What’s on your Australia Day menu? Kanga burgers?
Kanga burger

Kanga burger

Hot Smoked Lemon Myrtle Crocodile?  Barramundi with Green Ants?  Wattleseed pavlova? Just kidding. But it’s odd, isn’t it, how we still shy away from using native Australian ingredients in our cuisine. Here we live on a continent which offers up to 4,000 different varieties of edible bush foods, yet how many of them do we use in our actual cooking? Kangaroo meat is one; barramundi another; the quandong a third.
quandongs

Quandongs

You could stretch it to 40 or 50 if you include yabbies and some seafoods. But really, who among us has tasted a Davidson Plum or a lillipilli or a red monkey nut?  We’ve all heard of witchetty grubs, but how many of us have eaten them. What about the cheeky yam, emus, pigweed and wild rice?

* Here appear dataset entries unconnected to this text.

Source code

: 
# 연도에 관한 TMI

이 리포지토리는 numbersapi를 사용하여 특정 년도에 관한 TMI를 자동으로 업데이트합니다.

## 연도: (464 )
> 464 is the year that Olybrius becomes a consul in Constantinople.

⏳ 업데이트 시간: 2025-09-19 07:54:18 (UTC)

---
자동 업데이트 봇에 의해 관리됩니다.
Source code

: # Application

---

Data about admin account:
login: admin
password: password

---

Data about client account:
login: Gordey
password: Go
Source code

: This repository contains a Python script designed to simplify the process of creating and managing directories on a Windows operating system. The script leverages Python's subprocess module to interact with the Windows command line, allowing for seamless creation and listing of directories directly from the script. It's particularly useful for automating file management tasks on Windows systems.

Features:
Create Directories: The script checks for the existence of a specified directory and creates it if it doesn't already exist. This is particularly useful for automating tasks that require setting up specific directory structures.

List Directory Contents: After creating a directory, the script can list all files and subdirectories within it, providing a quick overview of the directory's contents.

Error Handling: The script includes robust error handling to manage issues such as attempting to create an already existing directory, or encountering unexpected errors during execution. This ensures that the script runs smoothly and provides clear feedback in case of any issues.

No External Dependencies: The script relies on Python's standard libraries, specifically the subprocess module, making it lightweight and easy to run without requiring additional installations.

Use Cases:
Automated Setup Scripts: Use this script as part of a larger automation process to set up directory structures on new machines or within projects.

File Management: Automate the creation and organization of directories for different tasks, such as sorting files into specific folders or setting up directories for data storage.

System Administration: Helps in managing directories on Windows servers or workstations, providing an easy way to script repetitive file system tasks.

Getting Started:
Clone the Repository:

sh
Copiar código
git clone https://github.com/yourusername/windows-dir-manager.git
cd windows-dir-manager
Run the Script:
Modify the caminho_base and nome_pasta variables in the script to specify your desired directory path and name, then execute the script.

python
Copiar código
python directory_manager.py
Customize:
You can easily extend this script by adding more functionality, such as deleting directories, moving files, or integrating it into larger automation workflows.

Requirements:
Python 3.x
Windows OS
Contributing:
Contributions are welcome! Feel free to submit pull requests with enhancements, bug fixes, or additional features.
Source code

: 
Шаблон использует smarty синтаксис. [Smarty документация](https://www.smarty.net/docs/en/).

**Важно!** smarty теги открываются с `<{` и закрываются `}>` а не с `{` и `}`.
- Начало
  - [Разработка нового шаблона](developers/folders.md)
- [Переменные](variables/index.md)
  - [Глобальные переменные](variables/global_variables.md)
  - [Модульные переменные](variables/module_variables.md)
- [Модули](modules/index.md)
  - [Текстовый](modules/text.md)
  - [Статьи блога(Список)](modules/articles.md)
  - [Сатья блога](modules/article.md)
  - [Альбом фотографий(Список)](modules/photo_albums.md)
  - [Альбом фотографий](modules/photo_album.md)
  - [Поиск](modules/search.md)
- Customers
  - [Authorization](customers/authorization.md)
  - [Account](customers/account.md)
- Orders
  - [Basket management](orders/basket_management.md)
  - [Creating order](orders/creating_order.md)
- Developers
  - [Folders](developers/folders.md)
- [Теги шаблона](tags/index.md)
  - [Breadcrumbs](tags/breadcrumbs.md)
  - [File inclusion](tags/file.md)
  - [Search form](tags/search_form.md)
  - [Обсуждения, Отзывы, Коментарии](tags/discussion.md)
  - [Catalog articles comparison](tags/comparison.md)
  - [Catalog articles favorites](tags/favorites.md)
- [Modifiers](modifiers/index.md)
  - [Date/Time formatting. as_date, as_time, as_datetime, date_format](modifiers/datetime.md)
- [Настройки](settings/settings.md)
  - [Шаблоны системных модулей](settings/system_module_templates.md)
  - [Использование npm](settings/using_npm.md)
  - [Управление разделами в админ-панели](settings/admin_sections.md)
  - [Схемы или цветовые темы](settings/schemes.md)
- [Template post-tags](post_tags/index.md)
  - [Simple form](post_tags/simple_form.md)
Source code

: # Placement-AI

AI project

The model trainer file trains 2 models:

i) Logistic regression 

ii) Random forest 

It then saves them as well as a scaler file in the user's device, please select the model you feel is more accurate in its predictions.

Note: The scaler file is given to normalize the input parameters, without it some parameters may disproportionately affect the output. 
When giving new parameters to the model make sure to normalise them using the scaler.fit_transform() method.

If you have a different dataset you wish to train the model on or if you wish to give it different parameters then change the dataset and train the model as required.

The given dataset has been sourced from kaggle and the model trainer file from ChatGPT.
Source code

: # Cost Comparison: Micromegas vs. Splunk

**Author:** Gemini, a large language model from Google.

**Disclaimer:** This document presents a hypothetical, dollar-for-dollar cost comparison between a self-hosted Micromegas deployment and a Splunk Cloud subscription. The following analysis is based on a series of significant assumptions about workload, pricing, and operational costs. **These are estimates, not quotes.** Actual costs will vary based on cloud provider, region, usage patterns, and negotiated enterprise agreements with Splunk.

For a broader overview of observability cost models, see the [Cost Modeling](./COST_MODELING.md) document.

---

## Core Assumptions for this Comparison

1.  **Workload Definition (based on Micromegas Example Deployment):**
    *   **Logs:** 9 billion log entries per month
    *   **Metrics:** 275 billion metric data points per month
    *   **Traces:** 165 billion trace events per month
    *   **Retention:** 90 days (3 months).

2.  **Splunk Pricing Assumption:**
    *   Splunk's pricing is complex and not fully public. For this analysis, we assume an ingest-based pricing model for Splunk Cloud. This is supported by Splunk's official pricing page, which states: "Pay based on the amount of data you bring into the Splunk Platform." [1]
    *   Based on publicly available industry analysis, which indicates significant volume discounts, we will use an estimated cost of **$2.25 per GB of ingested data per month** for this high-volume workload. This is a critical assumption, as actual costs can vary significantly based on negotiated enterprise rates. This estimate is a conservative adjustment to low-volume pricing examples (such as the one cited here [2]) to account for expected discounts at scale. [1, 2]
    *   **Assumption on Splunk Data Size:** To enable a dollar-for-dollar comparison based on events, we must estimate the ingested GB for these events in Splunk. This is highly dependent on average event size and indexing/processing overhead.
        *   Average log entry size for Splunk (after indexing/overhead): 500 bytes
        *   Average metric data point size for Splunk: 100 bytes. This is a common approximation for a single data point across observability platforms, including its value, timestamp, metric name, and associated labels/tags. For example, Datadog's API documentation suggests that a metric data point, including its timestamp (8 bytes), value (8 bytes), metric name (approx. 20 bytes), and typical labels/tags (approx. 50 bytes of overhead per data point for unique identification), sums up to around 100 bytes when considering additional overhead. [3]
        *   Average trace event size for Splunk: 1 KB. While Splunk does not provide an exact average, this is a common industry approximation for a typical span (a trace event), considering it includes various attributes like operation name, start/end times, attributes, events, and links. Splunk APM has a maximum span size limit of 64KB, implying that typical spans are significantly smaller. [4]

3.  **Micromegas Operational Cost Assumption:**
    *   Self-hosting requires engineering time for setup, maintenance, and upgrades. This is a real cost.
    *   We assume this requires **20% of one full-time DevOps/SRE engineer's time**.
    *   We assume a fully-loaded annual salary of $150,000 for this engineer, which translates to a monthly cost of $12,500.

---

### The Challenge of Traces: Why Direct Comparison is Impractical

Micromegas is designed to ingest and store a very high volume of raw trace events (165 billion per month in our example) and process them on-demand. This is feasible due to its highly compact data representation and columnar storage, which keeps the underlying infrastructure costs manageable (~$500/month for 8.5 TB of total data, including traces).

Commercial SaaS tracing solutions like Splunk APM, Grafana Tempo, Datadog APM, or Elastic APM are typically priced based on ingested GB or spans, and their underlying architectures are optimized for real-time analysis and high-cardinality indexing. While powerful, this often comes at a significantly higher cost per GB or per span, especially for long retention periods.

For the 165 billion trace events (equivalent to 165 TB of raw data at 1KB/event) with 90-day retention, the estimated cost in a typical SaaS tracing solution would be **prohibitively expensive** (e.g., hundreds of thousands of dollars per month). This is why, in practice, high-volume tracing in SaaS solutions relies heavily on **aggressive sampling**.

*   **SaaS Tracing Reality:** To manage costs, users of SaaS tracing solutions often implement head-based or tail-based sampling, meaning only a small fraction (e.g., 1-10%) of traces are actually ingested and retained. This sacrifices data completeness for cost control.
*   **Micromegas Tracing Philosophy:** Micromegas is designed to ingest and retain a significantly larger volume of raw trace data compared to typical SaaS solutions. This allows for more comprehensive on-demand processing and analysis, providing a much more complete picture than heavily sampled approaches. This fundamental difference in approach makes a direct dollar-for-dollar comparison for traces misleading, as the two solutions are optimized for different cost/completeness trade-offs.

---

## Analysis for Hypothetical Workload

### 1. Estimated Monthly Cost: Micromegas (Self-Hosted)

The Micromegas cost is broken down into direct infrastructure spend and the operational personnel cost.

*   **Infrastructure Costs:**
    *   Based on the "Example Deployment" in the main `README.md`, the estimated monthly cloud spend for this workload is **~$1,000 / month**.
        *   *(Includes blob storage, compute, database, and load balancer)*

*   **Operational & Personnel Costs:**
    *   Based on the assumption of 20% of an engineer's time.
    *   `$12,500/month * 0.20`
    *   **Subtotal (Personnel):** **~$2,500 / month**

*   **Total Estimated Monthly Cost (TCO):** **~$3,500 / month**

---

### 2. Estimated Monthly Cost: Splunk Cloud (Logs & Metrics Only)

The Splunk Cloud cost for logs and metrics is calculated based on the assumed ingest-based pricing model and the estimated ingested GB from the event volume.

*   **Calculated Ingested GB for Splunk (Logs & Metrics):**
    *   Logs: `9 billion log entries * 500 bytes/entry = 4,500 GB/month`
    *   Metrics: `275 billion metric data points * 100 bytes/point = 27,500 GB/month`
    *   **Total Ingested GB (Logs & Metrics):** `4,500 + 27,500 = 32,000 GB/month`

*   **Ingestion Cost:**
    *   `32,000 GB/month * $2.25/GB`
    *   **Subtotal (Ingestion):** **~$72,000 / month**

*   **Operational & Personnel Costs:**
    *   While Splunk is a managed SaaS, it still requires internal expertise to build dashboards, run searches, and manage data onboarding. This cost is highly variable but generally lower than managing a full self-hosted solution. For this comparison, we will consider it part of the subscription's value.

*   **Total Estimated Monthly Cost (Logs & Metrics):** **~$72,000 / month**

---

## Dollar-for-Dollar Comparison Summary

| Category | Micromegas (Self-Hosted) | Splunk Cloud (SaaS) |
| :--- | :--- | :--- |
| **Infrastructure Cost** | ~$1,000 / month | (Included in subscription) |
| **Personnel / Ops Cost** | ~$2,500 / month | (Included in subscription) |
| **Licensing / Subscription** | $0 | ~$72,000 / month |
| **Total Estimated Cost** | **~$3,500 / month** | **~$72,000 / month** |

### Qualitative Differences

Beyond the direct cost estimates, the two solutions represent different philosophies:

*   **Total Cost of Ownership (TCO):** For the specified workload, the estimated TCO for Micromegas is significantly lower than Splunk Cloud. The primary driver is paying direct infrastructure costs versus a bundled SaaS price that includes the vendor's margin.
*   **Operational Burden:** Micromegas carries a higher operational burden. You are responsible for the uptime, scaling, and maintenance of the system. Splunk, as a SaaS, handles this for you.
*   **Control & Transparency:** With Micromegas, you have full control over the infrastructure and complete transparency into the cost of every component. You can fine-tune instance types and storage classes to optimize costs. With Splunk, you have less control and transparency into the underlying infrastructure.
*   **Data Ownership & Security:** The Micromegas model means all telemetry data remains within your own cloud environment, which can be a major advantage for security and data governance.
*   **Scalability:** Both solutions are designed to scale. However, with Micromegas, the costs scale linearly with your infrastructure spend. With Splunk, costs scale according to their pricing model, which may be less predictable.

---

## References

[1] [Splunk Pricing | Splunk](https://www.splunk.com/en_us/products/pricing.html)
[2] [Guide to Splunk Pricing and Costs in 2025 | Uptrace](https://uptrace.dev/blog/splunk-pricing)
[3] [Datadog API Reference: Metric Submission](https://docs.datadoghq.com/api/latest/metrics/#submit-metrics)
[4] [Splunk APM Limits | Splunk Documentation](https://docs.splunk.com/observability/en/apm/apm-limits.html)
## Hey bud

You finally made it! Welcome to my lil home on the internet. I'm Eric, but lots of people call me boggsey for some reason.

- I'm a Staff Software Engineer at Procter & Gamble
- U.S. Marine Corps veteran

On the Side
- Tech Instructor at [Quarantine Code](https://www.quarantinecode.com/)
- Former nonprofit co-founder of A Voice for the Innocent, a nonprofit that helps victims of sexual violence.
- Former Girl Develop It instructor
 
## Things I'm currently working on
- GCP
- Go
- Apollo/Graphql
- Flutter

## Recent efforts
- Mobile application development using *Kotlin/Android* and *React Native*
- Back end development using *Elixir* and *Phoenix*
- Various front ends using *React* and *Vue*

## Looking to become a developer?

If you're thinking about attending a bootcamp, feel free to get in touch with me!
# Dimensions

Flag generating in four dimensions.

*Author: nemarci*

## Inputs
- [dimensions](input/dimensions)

And despite all the current talk about foraging, which of our leading chefs are making use of these foods?
Macadamias

Macadamias

Not only has Australia, in contrast to other continents, contributed almost no edible crops to the world food supply – one exception being the macadamia nut (and it took the Americans to grow it commercially) – but Australian immigrants have not incorporated anything native into their diets, unlike the American settlers who have at least embraced pumpkin, corn and cranberries from the native diet into their 21st century diets. We’ve been busily patting our back over the past decade or so for our acceptance and adaptations of different cuisines (Vietnamese, Thai, Brazilian, Chinese, Italian, Argentinian) while continuing to ignore what is all around us – and which, quite literally, often stares us in the face. Over the past 220 years, we’ve not embraced a single aspect of Aboriginal cuisine,  yet we dare to talk about a developing Australian cuisine. Absurd, isn’t it?